QUESTIONS ON THE MATERIAL >>
1. According to the Hokuto Site text, what work led to the site's discovery in 1952?
2. Decide whether each statement agrees with the Hokuto Site text, answering yes or no and quoting the words of the text that decide it: (a) The site was designated a National Historic Site in 1977. (b) The site lies approximately seven kilometers southeast of Kushiro city. (c) Shell mounds from the early Jōmon period were found in the newest layer.
3. Write a continuation of the Hokuto Site text, starting after its final sentence.

PAGE TEXT >>
--- START ---

Archaeological site in Kushiro, Hokkaido of Japan

The Hokuto Site (北斗遺跡, Hokuto iseki) is an archaeological site located in the Hokuto neighbourhood of the city of Kushiro, Hokkaidō, Japan. It was designated a National Historic Site in 1977.

== Overview ==
The Hokuto site is a complex site containing remains and artifacts dating from the pre-Jōmon period to the early modern period. It is located on a fluvial terrace overlooking the Kushiro Marsh, approximately seven kilometers northwest of Kushiro city. The site was discovered in 1952 during construction work to lay a railway, and a survey conducted in 1970 confirmed the remains of 386 pit dwellings. The remains of these dwellings were found by depressions in the ground surface. Subsequently, in 1972–73, a topographical survey of the site was conducted, and partial archaeological excavations were conducted. At total of 102 shallow circular and oval pit dwellings from the Jōmon and Post-Jōmon periods, and 232 rectangular pit dwellings from the Satsumon period were found within a 2.5 kilometer radius. Artifacts included microblade culture, believed to represent the final stage of the pre-Jōmon period, early, middle and late to post-Jōmon pottery, and Satsumon pottery as well as ironware, textile artifacts, parts of weaving tools, and cultivated plant seeds. Shell mounds from the early Jōmon period were found in the oldest layer. Early modern Ainu artifacts have also been discovered.

--- END ---

DATA SECTION >>
--- START ---

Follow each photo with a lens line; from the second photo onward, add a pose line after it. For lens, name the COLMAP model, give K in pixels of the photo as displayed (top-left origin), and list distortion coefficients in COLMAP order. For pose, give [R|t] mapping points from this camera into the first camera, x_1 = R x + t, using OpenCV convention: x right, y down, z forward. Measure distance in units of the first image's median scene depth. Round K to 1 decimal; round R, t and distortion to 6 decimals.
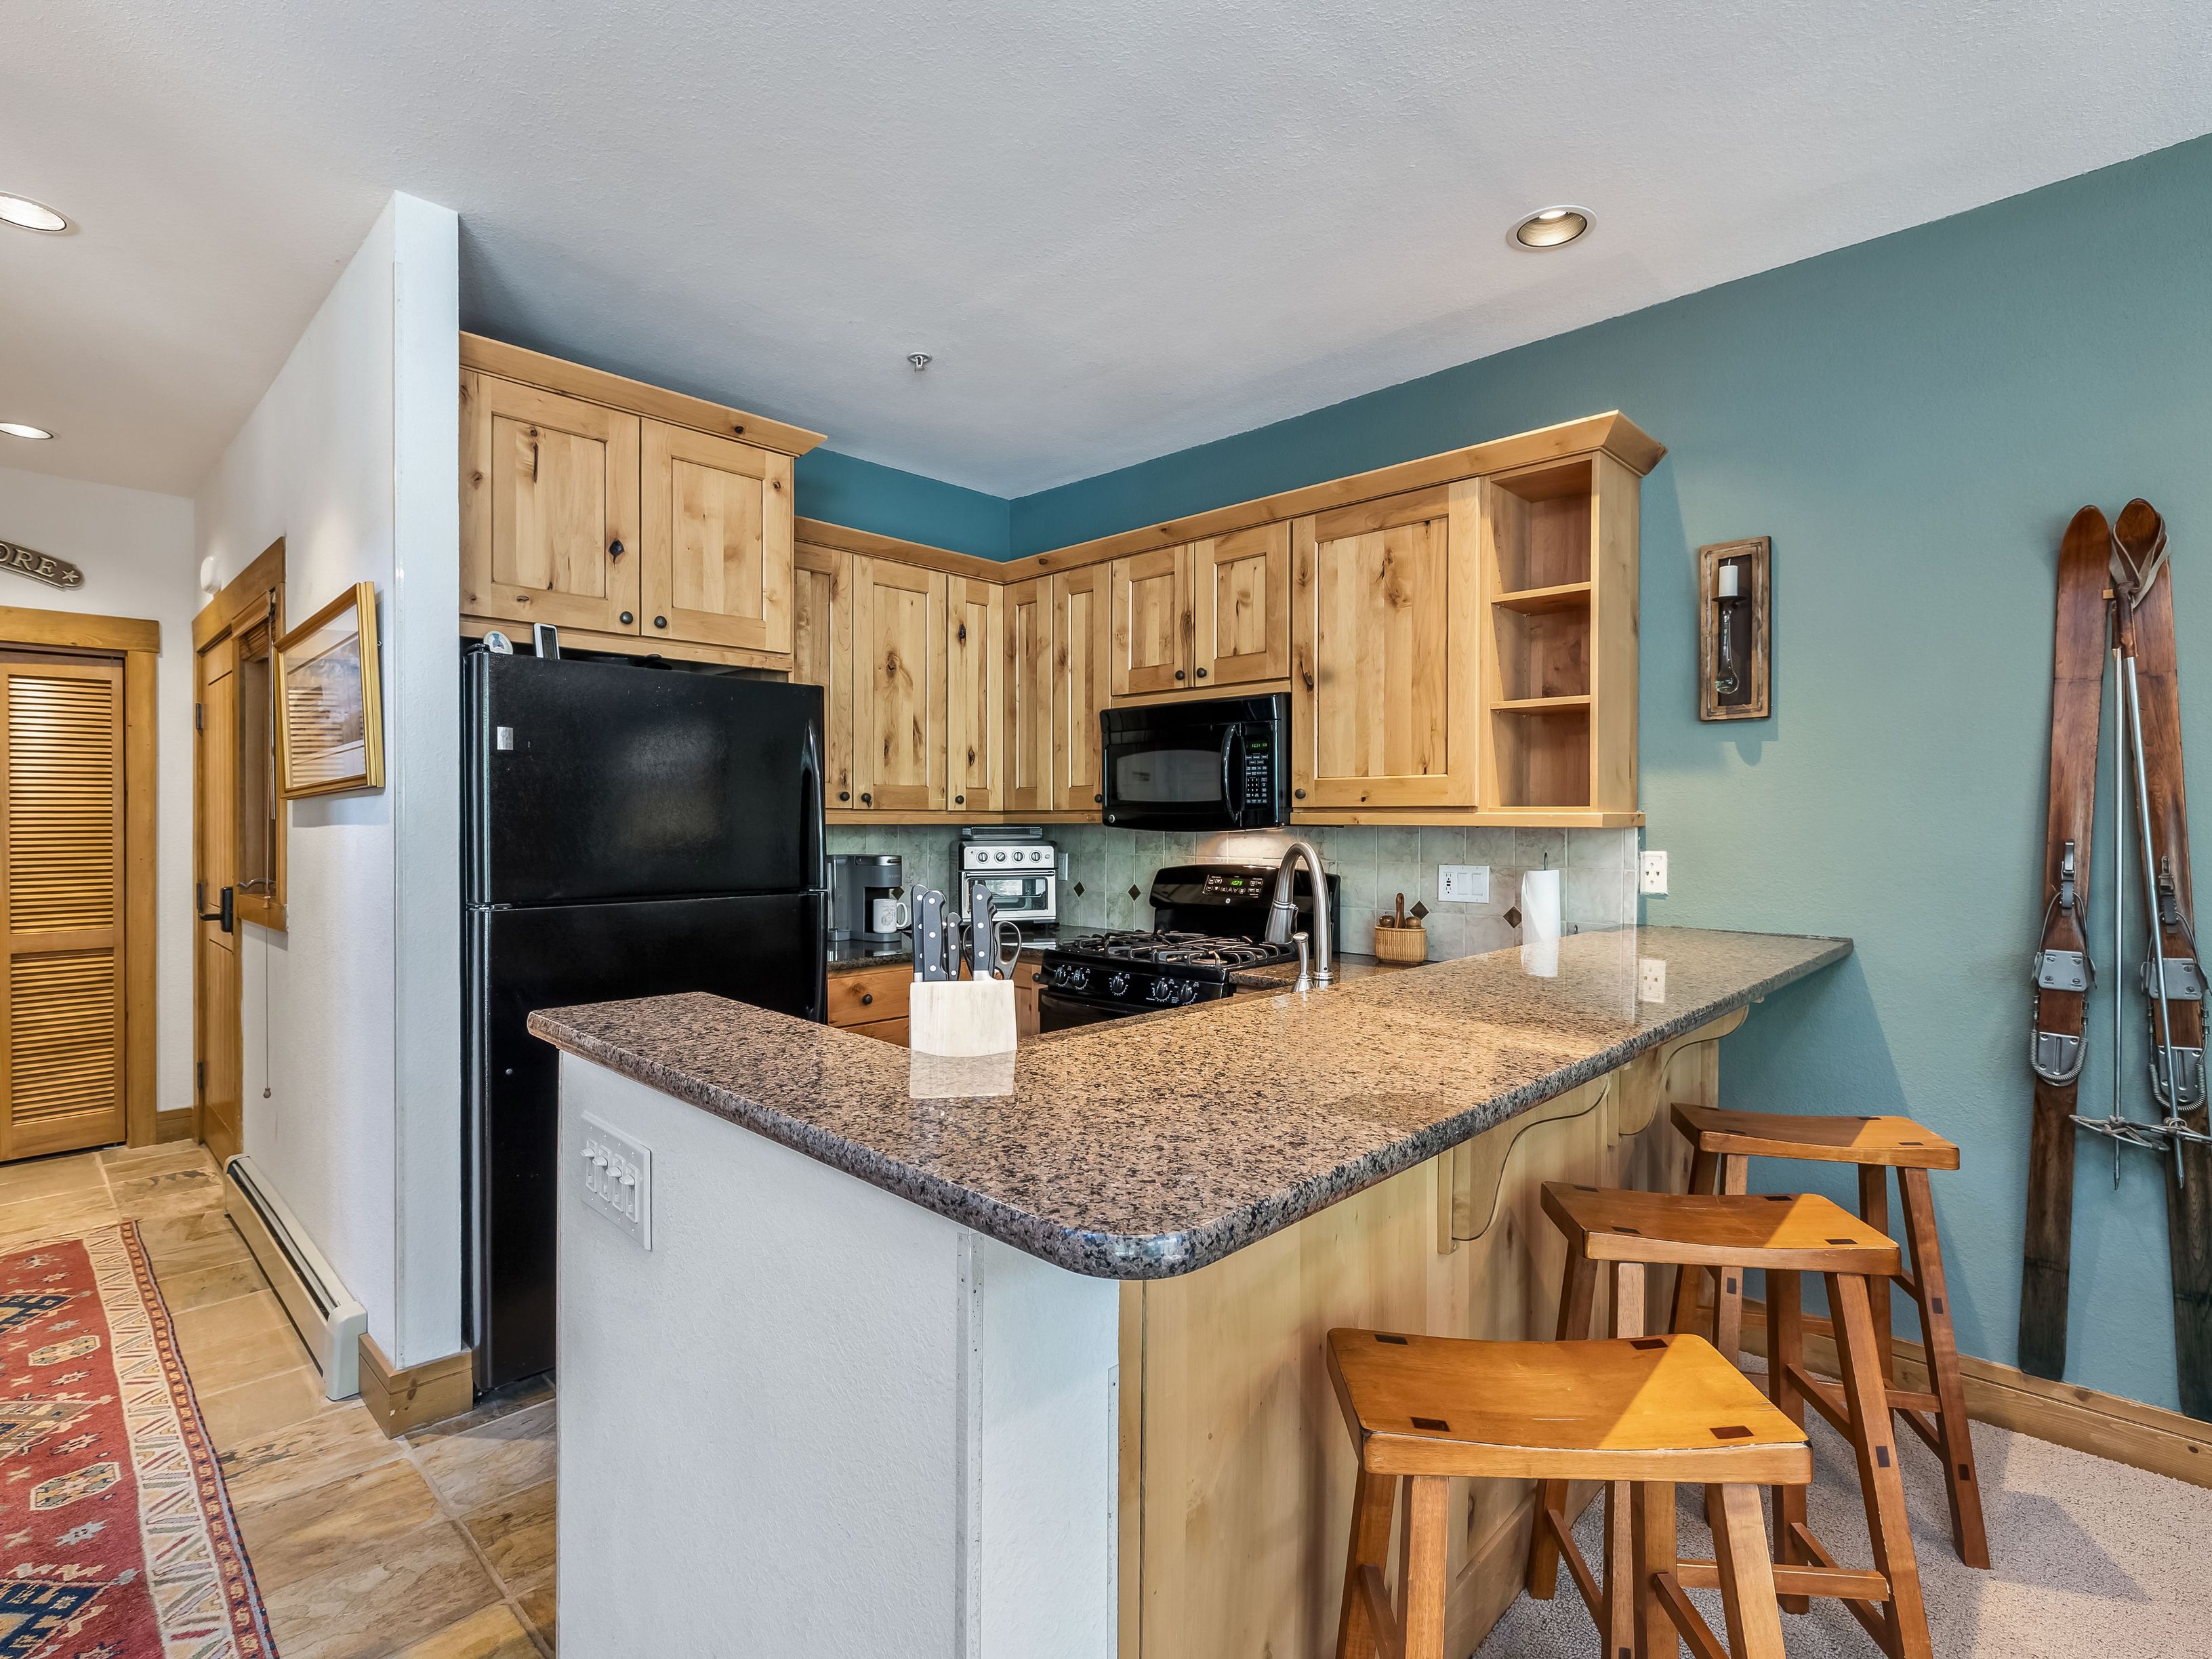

--- END ---

WRITTEN RESPONSES >>
1. Construction work to lay a railway.

2.
(a) Yes: "It was designated a National Historic Site in 1977."
(b) No: "approximately seven kilometers northwest of Kushiro city"
(c) No: "Shell mounds from the early Jōmon period were found in the oldest layer."

3.
In July 1977, the eastern 233,471 square meters of the site was designated a National Historic Site due to its status as the largest and most important archaeological site on the western edge of the Kushiro Wetlands. The Hokuto Ruins Exhibition Hall, a guide facility adjacent to the historic site, houses six reconstructed dwellings and other exhibits.

The site is a short walk from the JR Hokkaido Higashi-Kushiro Station.